Try that and see if you are able to connect to the internet. Make sure that all your ethernet cables are connected correctly (I am supposing that you are connecting by ethernet, not usb). A word about most tech supports, they don't currently do support for linux because there are too many variables, and not enough people that have linux yet.

Cheers!


----------



## cmpjr007 (Oct 8, 2008)

Thanks, wmorri
Tried those things without success.
However, today I tried using a windows laptop,
set up the account and then plugged into my
linux computer and it now works.
cmpjr007


----------



## wmorri (May 29, 2008)

Great glad to hear that you got everything to work.

Cheers!


----------



## Bartender (Jun 10, 2005)

Comcast is the same way. You have to get the account started with a Windows PC, then you need to put a router into the system in order to connect with a Linux PC.
I've connected to a few Comcast accounts with our Linux lappy, but only behind a router, not direct to the modem.


----------



## cmpjr007 (Oct 8, 2008)

Why couldn't Verizon tell me that????
I talked to people from different planets
without any help.


----------



## wmorri (May 29, 2008)

It is possible that they don't know that. When I did tech support I wasn't always given every fact. When ever they here that you are running Linux, they are automatically told that there is nothing that they can do for you and that is that. Then they just move on to the next customer. It is not the techs fault, so don't blame them for things they don't know.

Cheers!


----------



## cmpjr007 (Oct 8, 2008)

True enough, thanks again,
cmpjr007


----------



## Bartender (Jun 10, 2005)

Well, instead of just accepting that their "tech help" is resolutely clueless, Comcast and Verizon customers running Linux oughta call the help desk and tell whoever picks up how they did it.
They get enuf calls and someone may decide they should do something about it. Linux is becoming more popular and there's no good excuse for the big providers to make it harder on us.

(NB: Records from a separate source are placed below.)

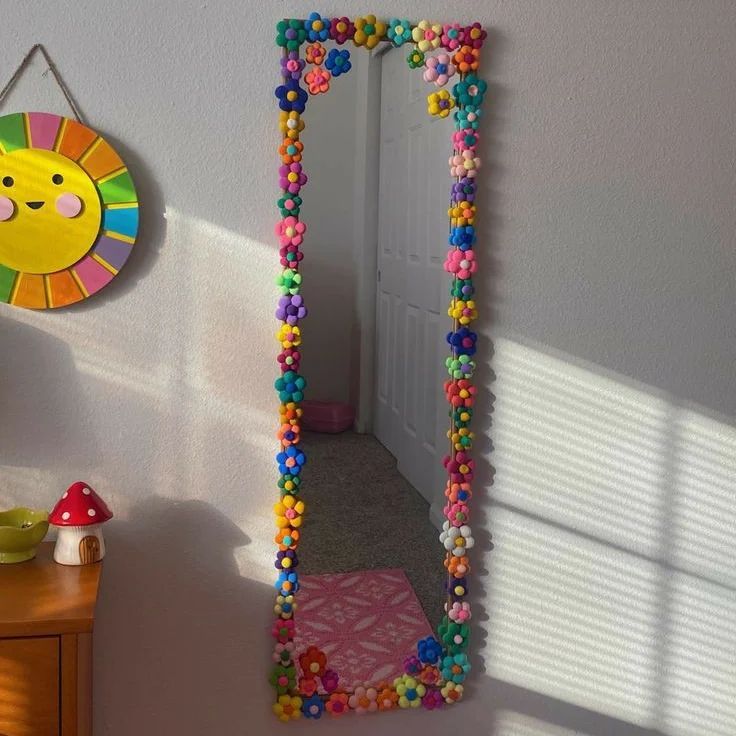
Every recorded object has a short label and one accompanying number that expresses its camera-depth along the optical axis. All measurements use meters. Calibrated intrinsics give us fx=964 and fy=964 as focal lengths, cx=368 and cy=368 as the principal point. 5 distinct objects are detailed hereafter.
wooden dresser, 1.52
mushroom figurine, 1.72
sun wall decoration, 1.76
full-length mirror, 1.91
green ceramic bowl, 1.70
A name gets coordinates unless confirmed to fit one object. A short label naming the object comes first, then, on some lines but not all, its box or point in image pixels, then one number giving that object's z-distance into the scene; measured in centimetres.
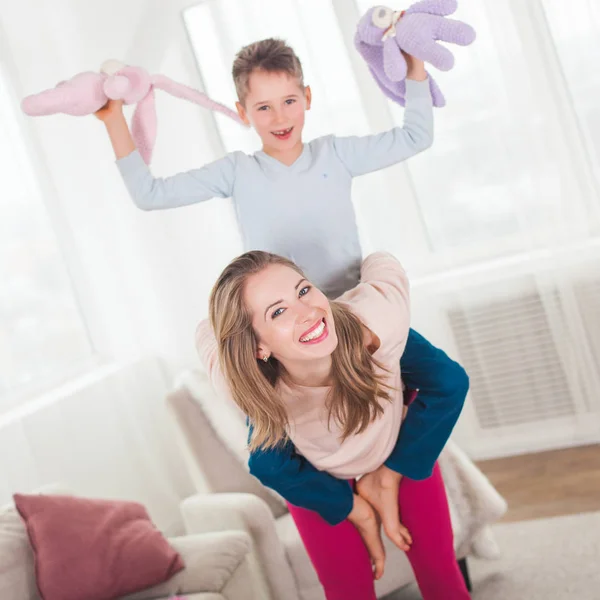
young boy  157
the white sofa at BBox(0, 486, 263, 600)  194
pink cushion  195
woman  146
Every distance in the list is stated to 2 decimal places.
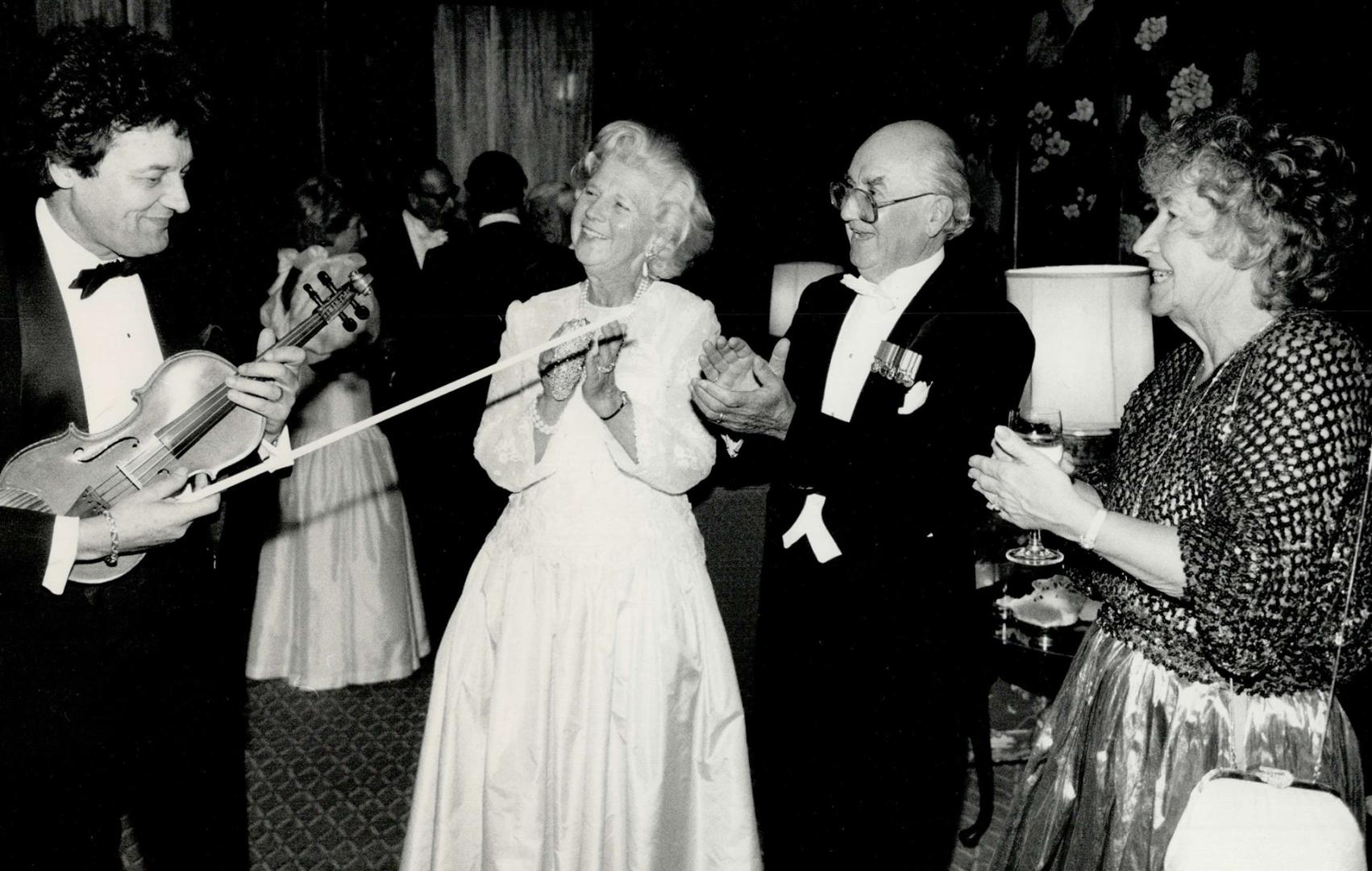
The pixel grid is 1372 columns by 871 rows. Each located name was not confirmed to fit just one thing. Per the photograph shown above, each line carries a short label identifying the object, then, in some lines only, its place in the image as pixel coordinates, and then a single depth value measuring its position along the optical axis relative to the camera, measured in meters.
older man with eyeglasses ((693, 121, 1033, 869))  2.33
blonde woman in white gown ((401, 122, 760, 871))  2.29
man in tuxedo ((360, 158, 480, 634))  3.92
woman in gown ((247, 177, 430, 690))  3.84
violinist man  1.75
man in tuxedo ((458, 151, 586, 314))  3.98
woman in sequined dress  1.60
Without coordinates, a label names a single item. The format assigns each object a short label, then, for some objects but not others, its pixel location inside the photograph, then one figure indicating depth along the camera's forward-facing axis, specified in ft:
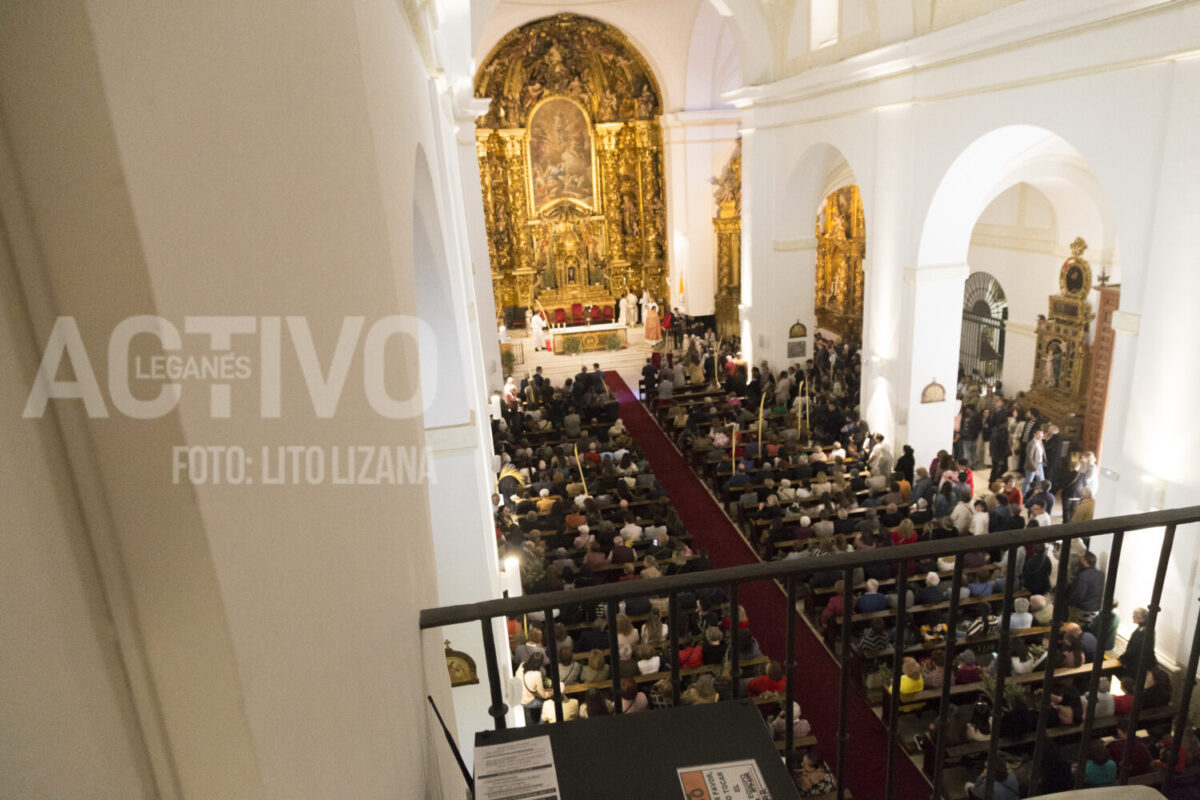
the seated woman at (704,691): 20.95
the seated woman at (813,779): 19.86
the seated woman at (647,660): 24.69
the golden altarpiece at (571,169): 77.71
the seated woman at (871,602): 25.99
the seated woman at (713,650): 25.11
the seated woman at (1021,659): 23.35
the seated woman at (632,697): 20.95
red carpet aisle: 22.59
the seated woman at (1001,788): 17.67
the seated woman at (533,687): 23.21
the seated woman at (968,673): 22.96
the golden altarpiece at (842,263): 70.18
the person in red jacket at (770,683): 22.93
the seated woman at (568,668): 24.48
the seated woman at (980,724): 20.83
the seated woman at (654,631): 26.14
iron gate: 54.95
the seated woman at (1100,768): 18.12
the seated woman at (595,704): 21.02
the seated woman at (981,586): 26.76
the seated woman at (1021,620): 25.18
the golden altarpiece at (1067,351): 46.11
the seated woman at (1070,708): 21.11
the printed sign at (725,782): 5.93
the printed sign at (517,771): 6.18
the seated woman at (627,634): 26.05
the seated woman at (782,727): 20.77
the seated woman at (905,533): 31.22
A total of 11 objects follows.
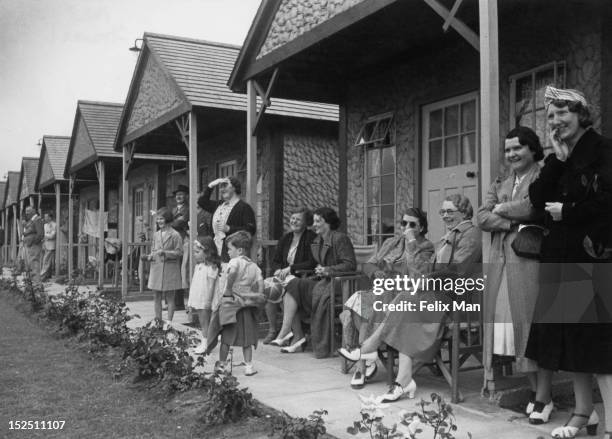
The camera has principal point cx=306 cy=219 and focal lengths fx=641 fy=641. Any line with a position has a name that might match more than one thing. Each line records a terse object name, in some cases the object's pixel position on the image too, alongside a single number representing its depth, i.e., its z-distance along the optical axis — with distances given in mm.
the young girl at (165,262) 8453
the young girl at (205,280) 6684
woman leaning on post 4227
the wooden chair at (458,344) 4625
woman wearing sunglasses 5254
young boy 5723
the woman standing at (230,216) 7547
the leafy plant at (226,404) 4188
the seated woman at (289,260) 7023
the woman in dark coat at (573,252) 3602
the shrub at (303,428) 3424
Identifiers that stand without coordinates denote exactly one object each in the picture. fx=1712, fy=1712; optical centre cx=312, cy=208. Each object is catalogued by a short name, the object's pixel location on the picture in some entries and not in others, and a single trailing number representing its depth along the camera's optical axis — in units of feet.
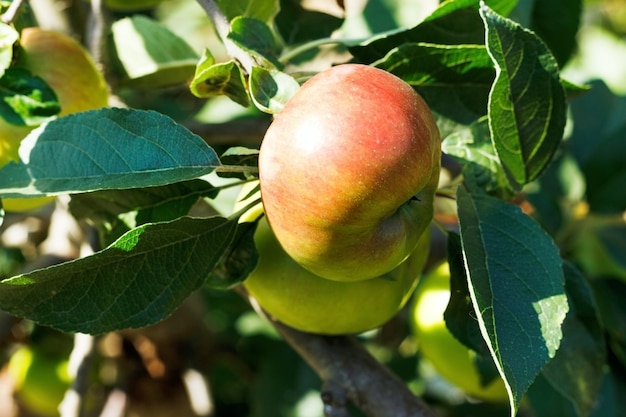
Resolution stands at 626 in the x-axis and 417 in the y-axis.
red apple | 1.96
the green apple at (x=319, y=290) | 2.28
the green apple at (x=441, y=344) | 2.77
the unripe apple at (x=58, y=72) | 2.31
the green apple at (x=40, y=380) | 3.19
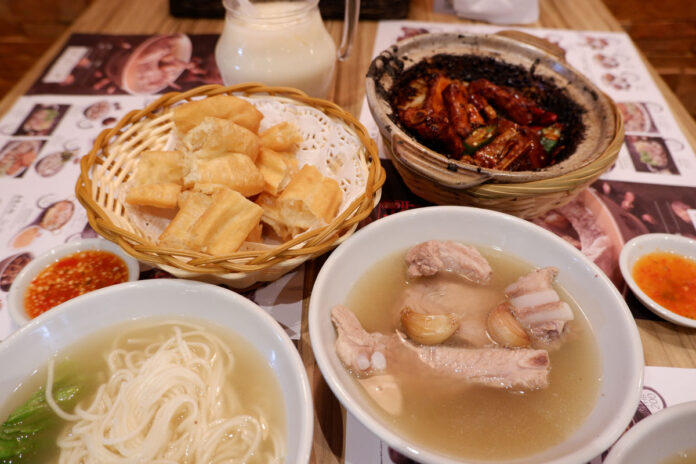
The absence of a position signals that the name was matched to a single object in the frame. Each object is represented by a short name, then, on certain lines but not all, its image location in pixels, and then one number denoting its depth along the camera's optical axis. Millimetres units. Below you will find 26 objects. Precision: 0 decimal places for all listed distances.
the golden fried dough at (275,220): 325
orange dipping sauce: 318
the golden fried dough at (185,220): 290
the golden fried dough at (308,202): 308
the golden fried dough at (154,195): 316
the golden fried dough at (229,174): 313
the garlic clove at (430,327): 276
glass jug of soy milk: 408
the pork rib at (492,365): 262
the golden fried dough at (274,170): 338
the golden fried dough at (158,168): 332
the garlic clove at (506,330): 277
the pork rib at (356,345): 259
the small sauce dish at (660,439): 214
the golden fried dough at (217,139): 323
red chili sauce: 310
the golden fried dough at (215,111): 344
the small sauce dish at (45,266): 299
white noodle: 235
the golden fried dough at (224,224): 288
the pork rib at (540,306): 278
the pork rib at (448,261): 312
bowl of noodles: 236
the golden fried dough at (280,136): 363
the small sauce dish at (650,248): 334
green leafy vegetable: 232
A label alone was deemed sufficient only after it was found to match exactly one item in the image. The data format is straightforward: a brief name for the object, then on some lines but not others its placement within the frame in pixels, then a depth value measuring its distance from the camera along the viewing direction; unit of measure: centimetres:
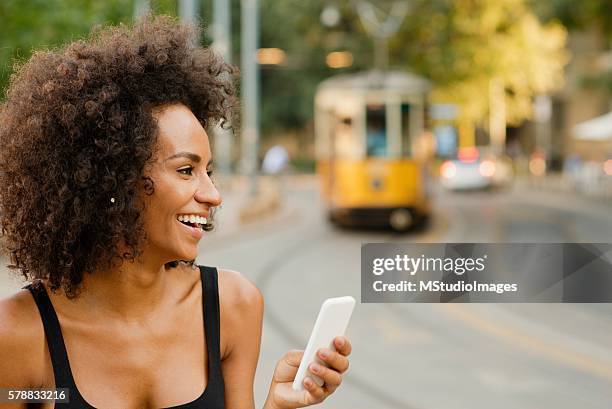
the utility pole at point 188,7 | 2045
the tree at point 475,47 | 3512
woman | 197
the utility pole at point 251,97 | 2662
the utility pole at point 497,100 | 3700
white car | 3803
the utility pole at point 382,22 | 3528
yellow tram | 1969
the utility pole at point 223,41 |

Anyway, it wouldn't take much to educate their tech help as to the present situation. Here are the Comcast directions:
#1 Set up account with any Windows PC.
#2 Get a router and set it up with proper encryption etc.
#3 Grab your Linux PC and either plug it in to router or have it look for the wireless connection.


----------



## wmorri (May 29, 2008)

That is a great Idea Bartender. I haven't really thought about that before. When or if I ever have to call tech support I might mention that to them.

Cheers!


----------